A promising antitumor xanthone derivative was optimized following a multidimensional approach that involved the synthesis of 17 analogues, the study of their lipophilicity and solubility, and the evaluation of their growth inhibitory activity on four human tumor cell lines. A new synthetic route for the hit xanthone derivative was also developed and applied for the synthesis of its analogues. Among the used cell lines, the HL-60 showed to be in general more sensitive to the compounds tested, with the most potent compound having a GI50 of 5.1 μM, lower than the hit compound. Lipophilicity was evaluated by the partition coefficient (K(p)) of a solute between buffer and two membrane models, namely liposomes and micelles. The compounds showed a logK(p) between 3 and 5 and the two membrane models showed a good correlation (r(2)=0.916) between each other. Studies concerning relationship between solubility and structure were developed for the hit compound and 5 of its analogues.
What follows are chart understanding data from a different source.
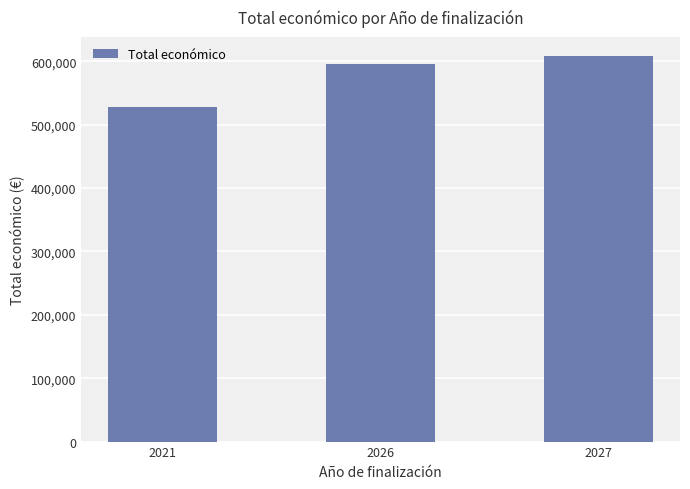

The value at 2021 is 331620.4. True or false?

False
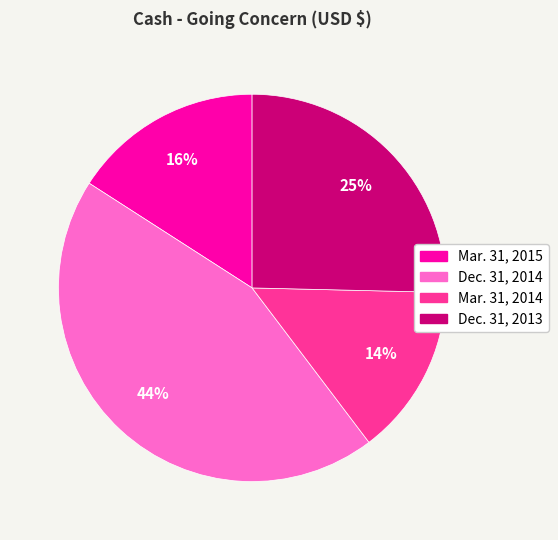

How many segments does this pie chart have?

4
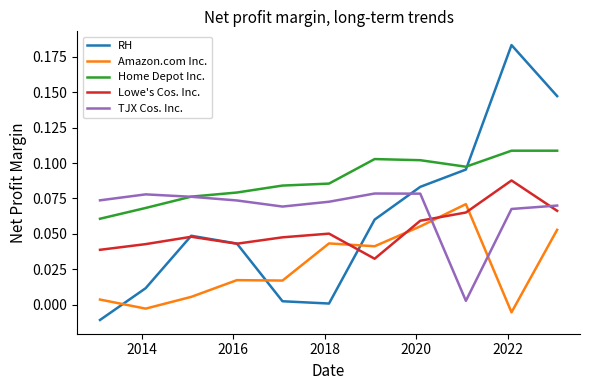

After their last crossing, which series has the higher values: RH or Amazon.com Inc.?

RH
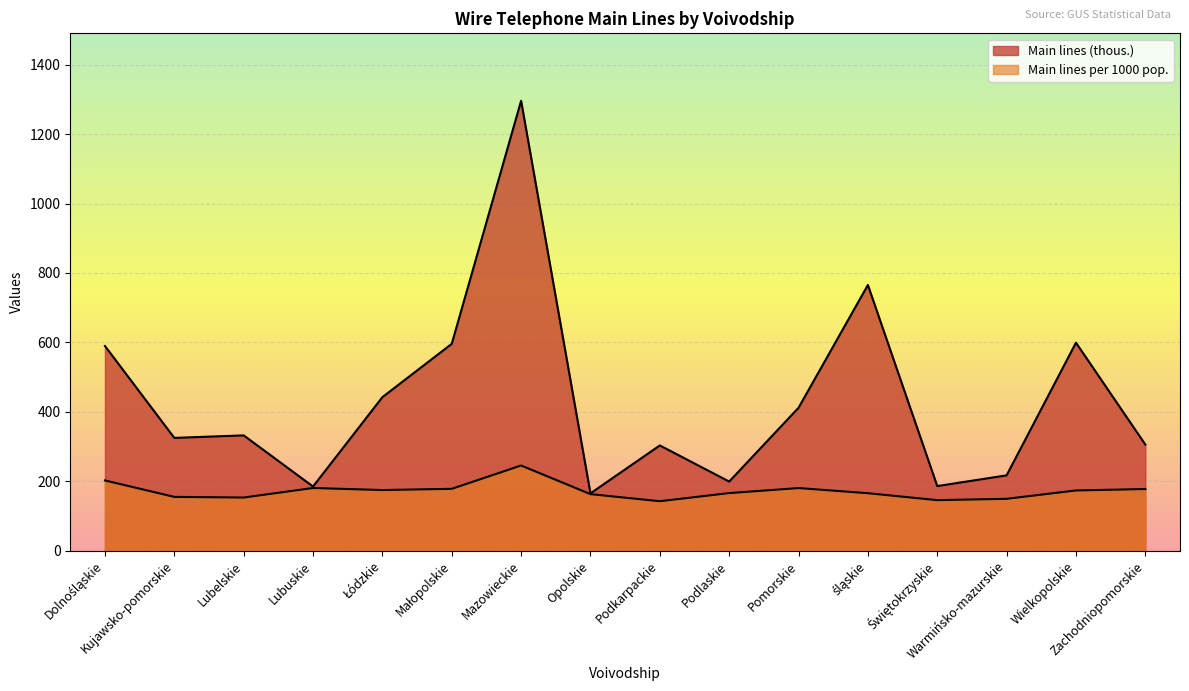

Which series has the largest total across all categories?

Main lines (thous.)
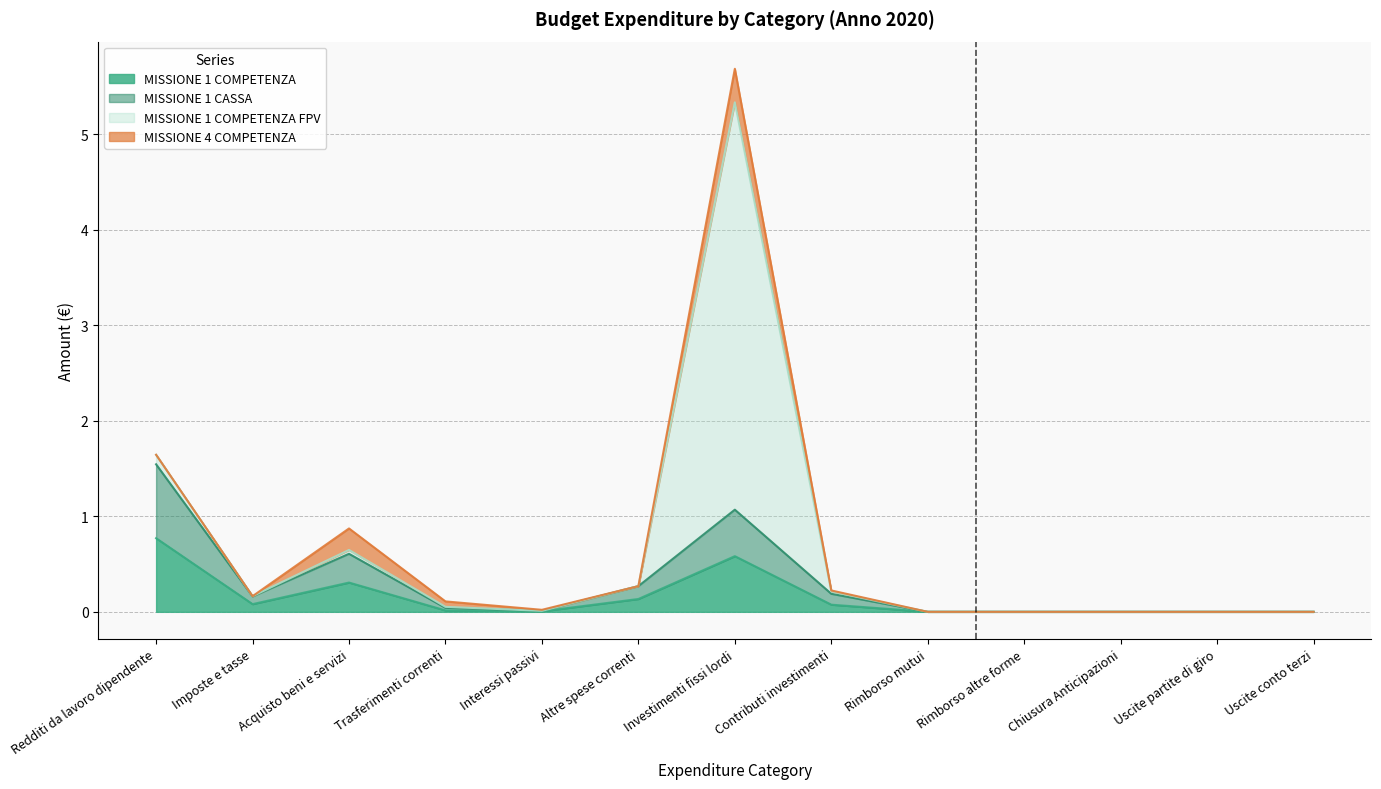

How many interior local peaks does the MISSIONE 1 COMPETENZA series have?

2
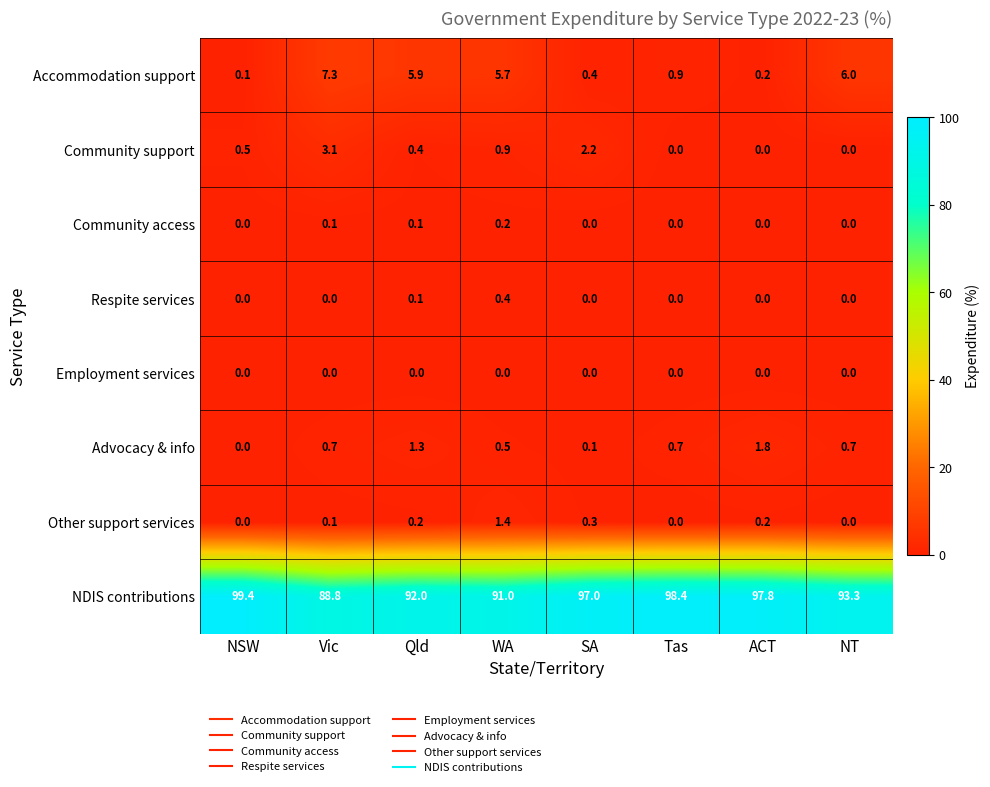

What is the greatest value displayed?

99.4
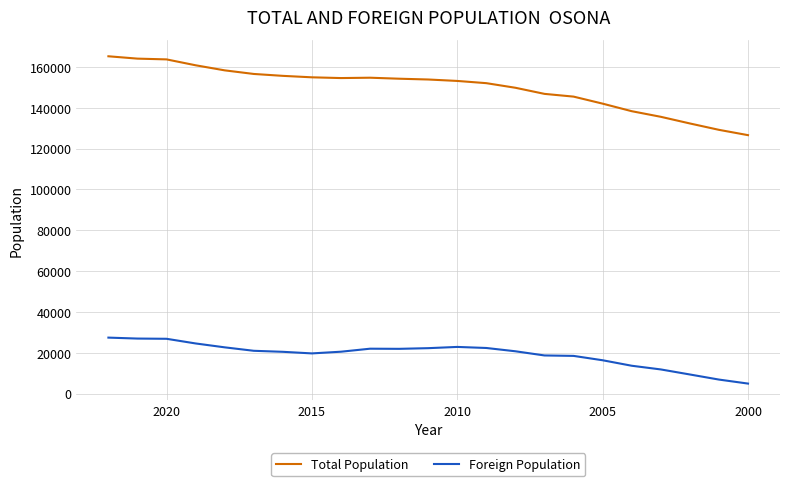

What is the greatest value displayed?

165229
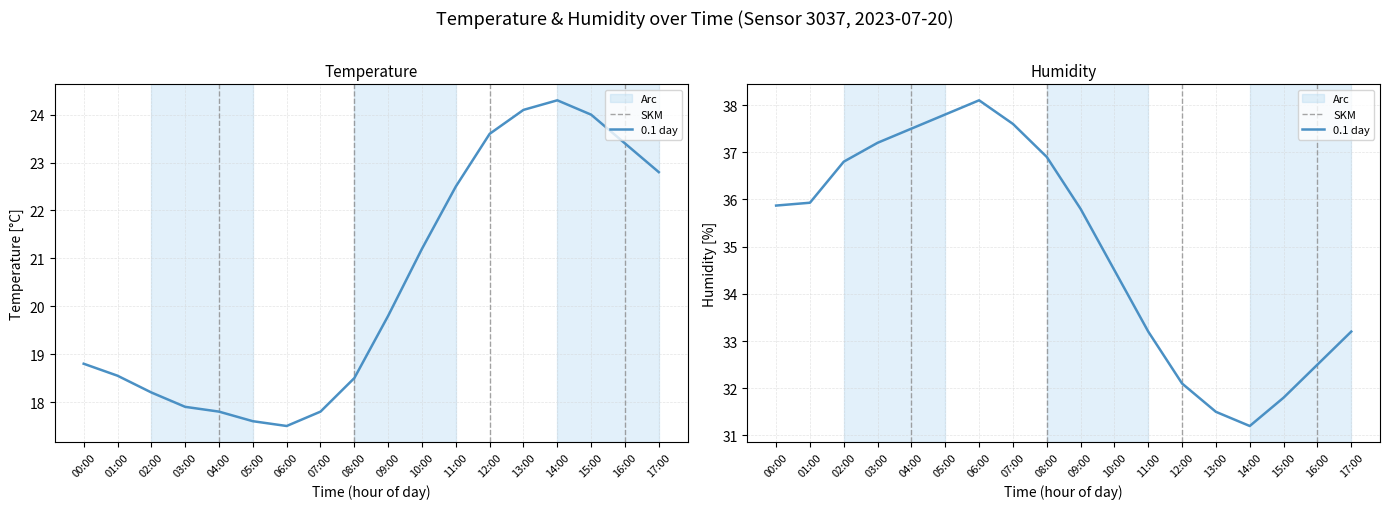

Is the value of humidity at 07:00 greater than the value of temperature at 03:00?

Yes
一种有前景的抗肿瘤酮衍生物通过多维方法进行了优化,该方法包括合成 17 种类似物、研究它们的亲脂性和溶解度,并评估它们对四种人肿瘤细胞系的生长抑制活性。还开发了一种针对命中酮衍生物的新合成路线,并将其应用于类似物的合成。在所使用的细胞系中,HL-60 通常对测试的化合物更为敏感,最有效的化合物的 GI50 为 5.1 μM,低于命中化合物。亲脂性通过溶质在缓冲液和两种膜模型(即脂质体和胶束)之间的分配系数(K(p))来评估。这些化合物的 logK(p) 值在 3 到 5 之间,并且两种膜模型之间具有很好的相关性(r(2)=0.916)。对命中化合物及其 5 种类似物的溶解度与结构之间的关系进行了研究。